A hybrid 32-bit/64-bit ABI "bx32" to avoid `input_value: integer too large`

jbeckford · July 20, 2025, 8:41pm

If you never get input_value: integer too large Marshal errors at runtime you can skip this topic. If you don’t distribute bytecode across 32/64bit machines, or compile bytecode for js_of_ocaml (and wasm_of_ocaml?) with a 64-bit compiler, it is doubtful you would see that error.

I created a patch for the OCaml compiler so these errors are (theoretically) impossible to trigger. My “solution” involves a new ABI called bx32 which is 32-bit OCaml values with access to the 64-bit C heap:

$ ocamlc -config
int_size: 31
word_size: 64
...

Technical details are at dkml-compiler/src/p/ocaml-common-4_14-a10-bx32.md at ee60d91672da53bcc727807c96b02633a39c9dc0 · diskuv/dkml-compiler · GitHub.

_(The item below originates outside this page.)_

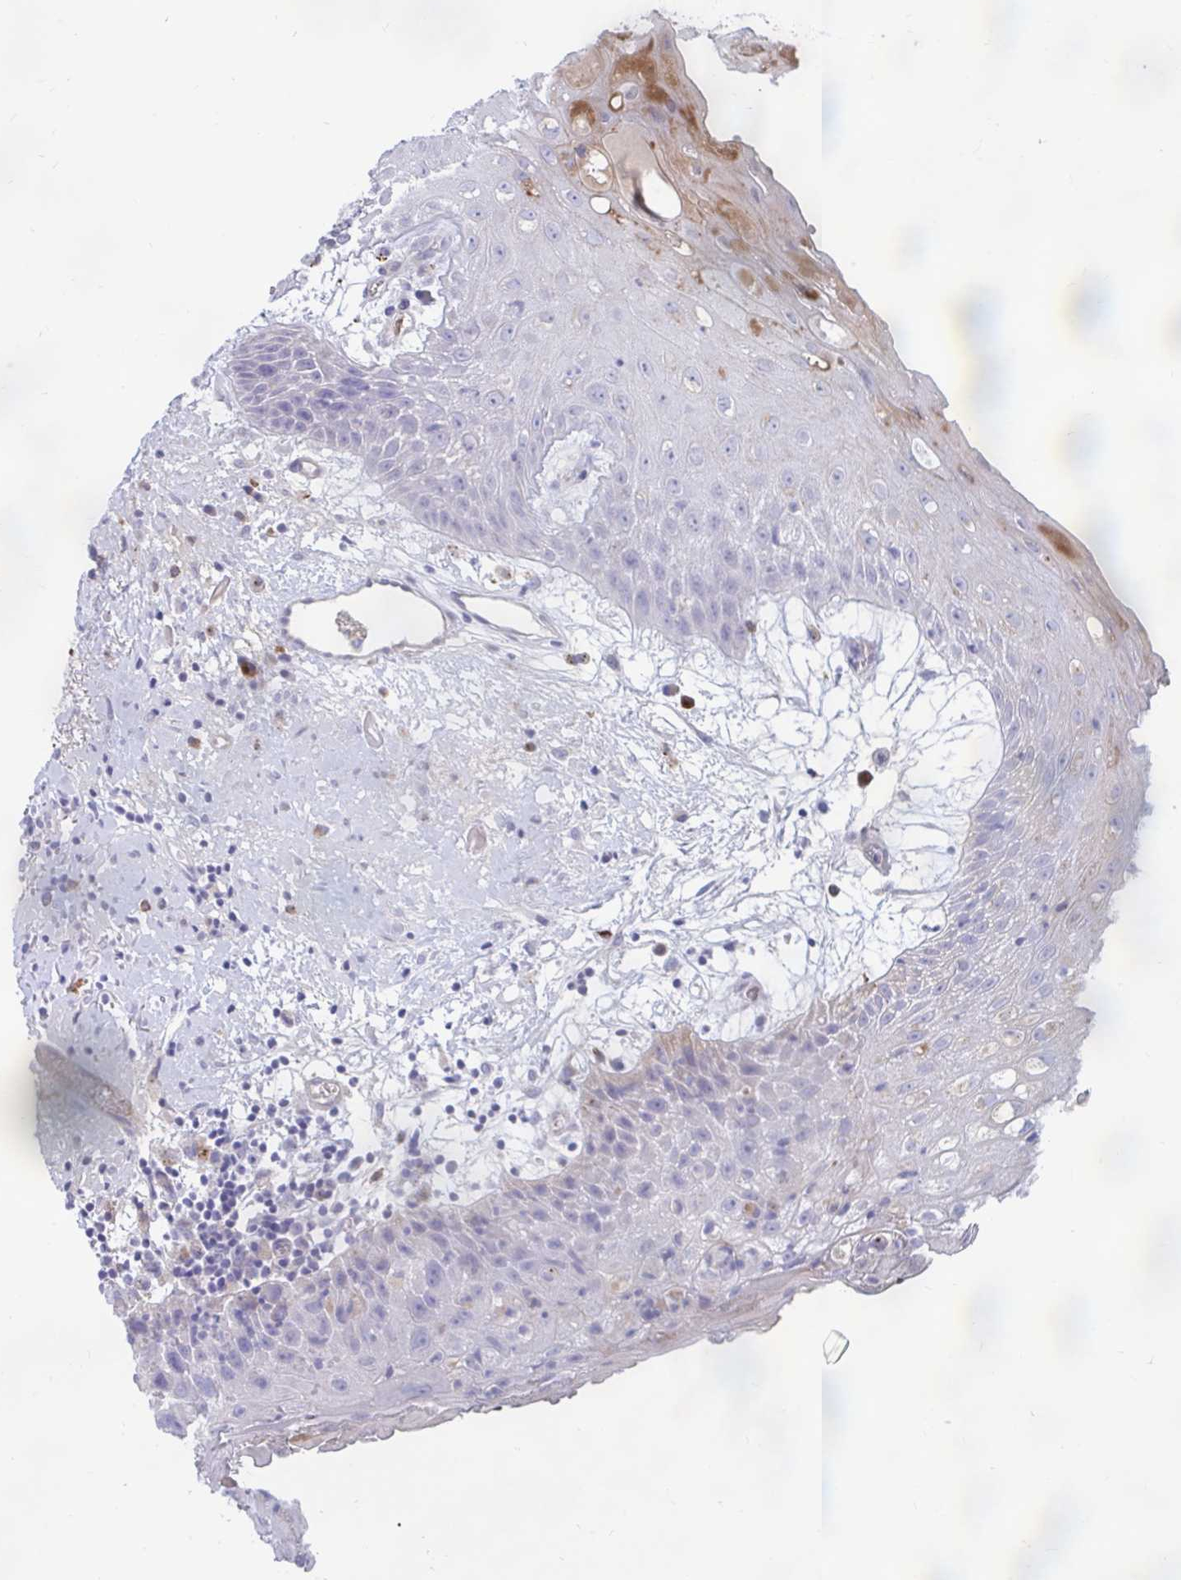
{"staining": {"intensity": "moderate", "quantity": "<25%", "location": "cytoplasmic/membranous"}, "tissue": "oral mucosa", "cell_type": "Squamous epithelial cells", "image_type": "normal", "snomed": [{"axis": "morphology", "description": "Normal tissue, NOS"}, {"axis": "morphology", "description": "Squamous cell carcinoma, NOS"}, {"axis": "topography", "description": "Oral tissue"}, {"axis": "topography", "description": "Peripheral nerve tissue"}, {"axis": "topography", "description": "Head-Neck"}], "caption": "A brown stain labels moderate cytoplasmic/membranous staining of a protein in squamous epithelial cells of normal oral mucosa. (DAB IHC, brown staining for protein, blue staining for nuclei).", "gene": "FAM219B", "patient": {"sex": "female", "age": 59}}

The patch is ocaml-common-4_14-a10-bx32.patch, and the GitHub project has instructions on how to build the compiler.

(I’m not trying to upstream this. It is too esoteric. But if you are the rare person who deals with bytecode and constantly encounters the error, hopefully a Google search points you here.)

dra27 · July 21, 2025, 5:55am

Nice! I couldn’t immediately see/understand why -compat-32 wasn’t a reasonable alternative? What now happens with 63-bit integer literals?

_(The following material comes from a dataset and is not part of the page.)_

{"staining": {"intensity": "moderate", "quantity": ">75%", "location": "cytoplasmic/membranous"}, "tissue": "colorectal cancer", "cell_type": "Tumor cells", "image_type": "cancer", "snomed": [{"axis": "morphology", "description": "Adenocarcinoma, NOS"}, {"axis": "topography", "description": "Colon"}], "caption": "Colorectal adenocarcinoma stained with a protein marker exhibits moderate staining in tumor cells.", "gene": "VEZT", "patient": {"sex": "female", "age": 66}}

jbeckford · July 21, 2025, 6:30am

-compat-32 … once an incompatibility is found … will fail without telling you where the problem was.

For example:

(* file: x.ml *)
let () = Printf.printf "%d\n%!" 446744073709551615

gives:

# With 64-bit ocamlc this will compile fine
$ ocamlc -o x.bc x.ml 

# With 64-bit ocamlc and -compat-32, it errors but is useless for finding the problem
$ ocamlc -compat-32 -o x.bc x.ml
File "x.ml", line 1:
Error: Generated bytecode unit "x.cmo" cannot be used on a 32-bit platform

Also, relying on -compat-32 means all 3rd party libraries have to be compiled with -compat-32. I’m not even sure how to do that without patching the compiler.

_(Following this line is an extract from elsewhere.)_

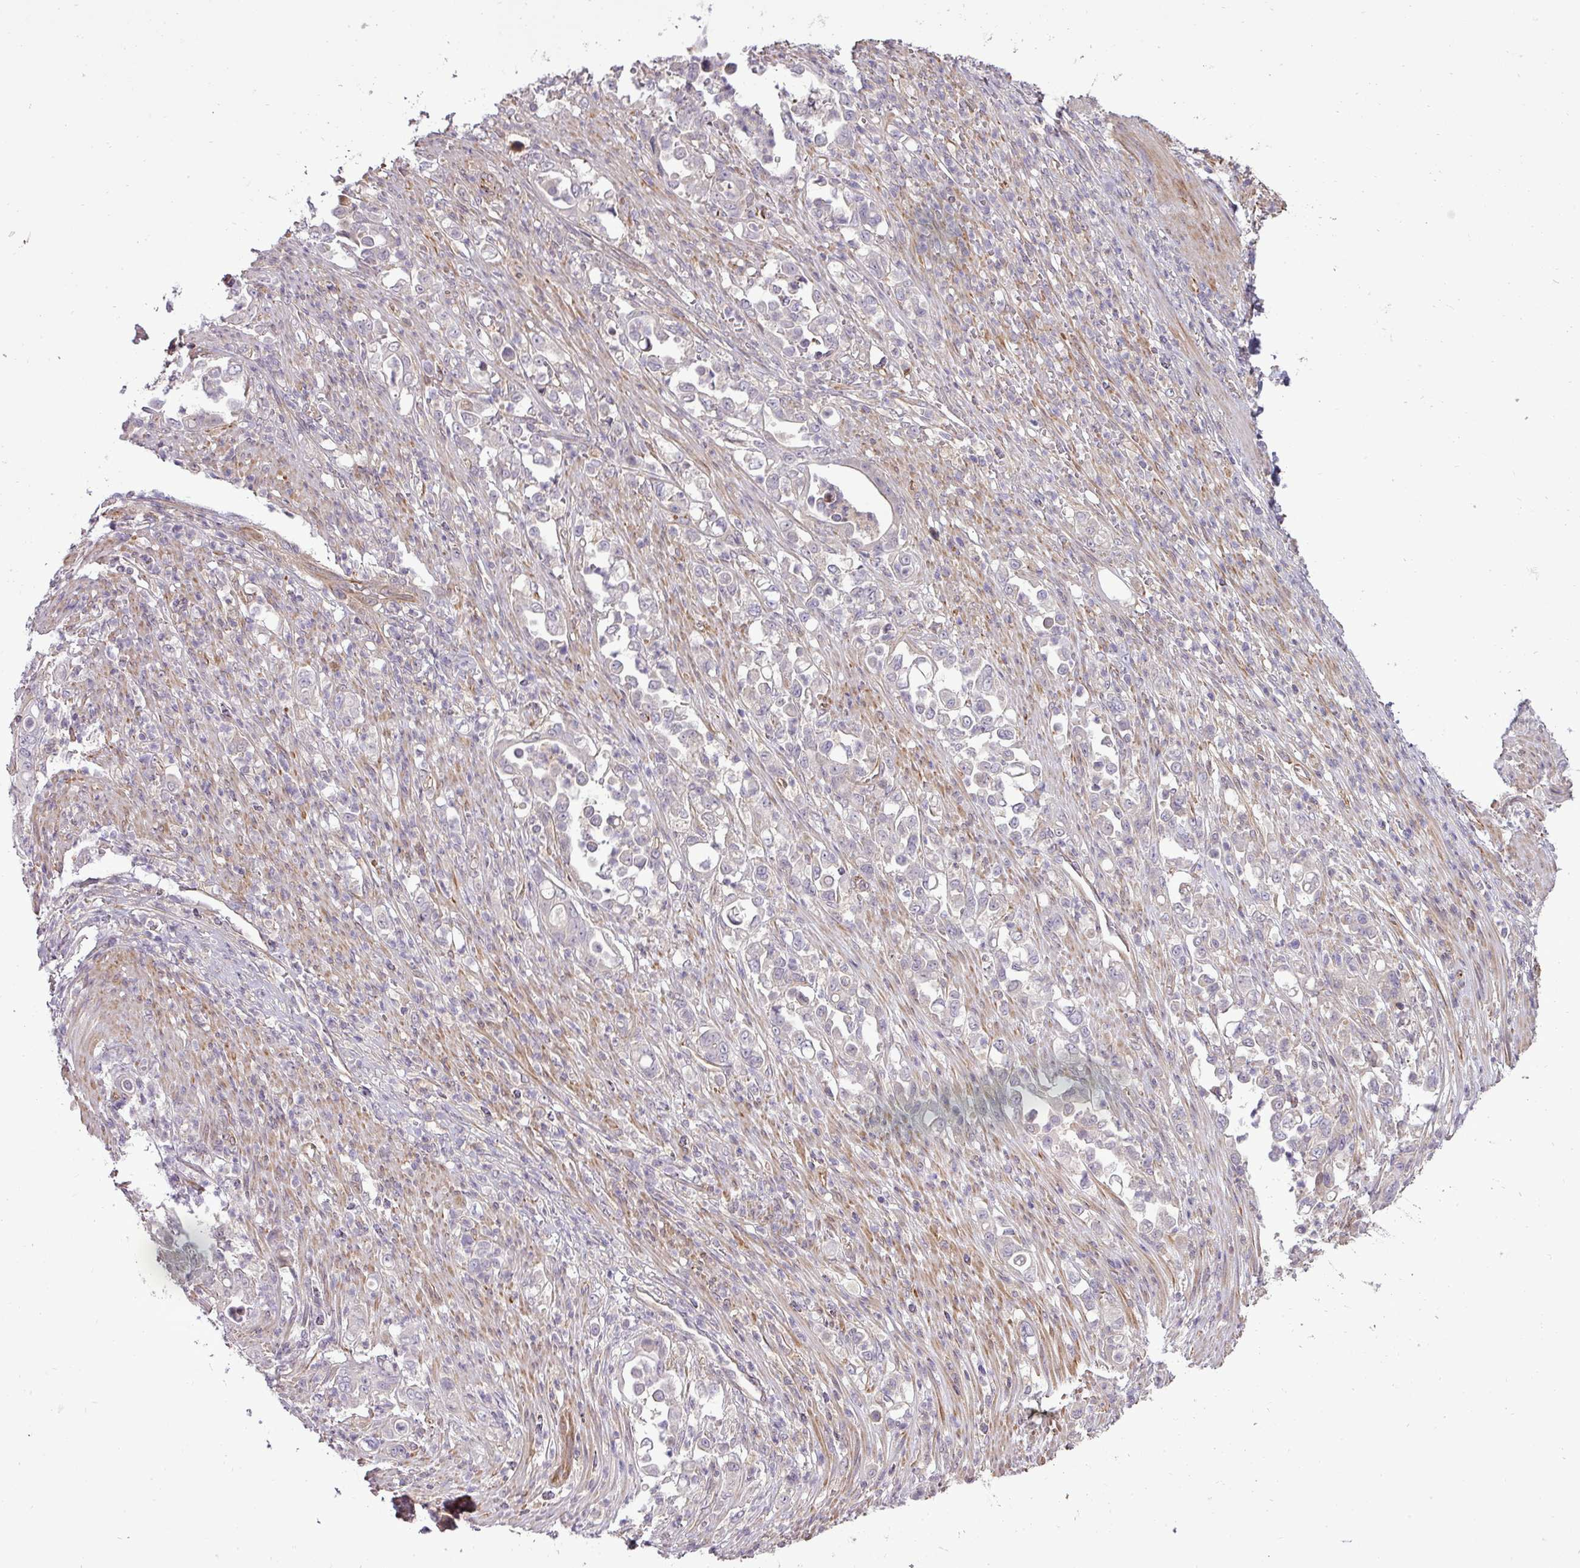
{"staining": {"intensity": "negative", "quantity": "none", "location": "none"}, "tissue": "stomach cancer", "cell_type": "Tumor cells", "image_type": "cancer", "snomed": [{"axis": "morphology", "description": "Normal tissue, NOS"}, {"axis": "morphology", "description": "Adenocarcinoma, NOS"}, {"axis": "topography", "description": "Stomach"}], "caption": "Tumor cells are negative for protein expression in human stomach cancer.", "gene": "PDRG1", "patient": {"sex": "female", "age": 79}}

Sigh. I thought I tested out 63-bit integer literals with bx32 … the behavior was to fail at compile-time with a syntax error (just like the standard 32-bit ocamlc compiler) and report the position of the 63-bit integer literal … but now that behavior is gone. ~~When I figure out the regression fix~~ Edit: Found the bug in threshold in parse_intnat; I’ll update the patch. For now it does & 0xFFFFFFFF on the literals:

# With 64-bit ocamlc
$ ocamlc -o x.bc x.ml 
$ ocamlrun x.bc  
446744073709551615

# With bx32
$ ocamlc -o x.bc x.ml 
$ ocamlrun x.bc  
989331455

dra27 · July 21, 2025, 3:55pm

In passing, that should be doable with the just-about-documented ocaml_compiler_internal_params file - although that still wouldn’t report where the constant has come from, of course, beyond the file. I don’t think large integers arise in any other way?

Do I read correctly from the spec that the 16MiB string limit gets lifted with this - or is that only on 64-bit? (or am I misreading/understanding it)?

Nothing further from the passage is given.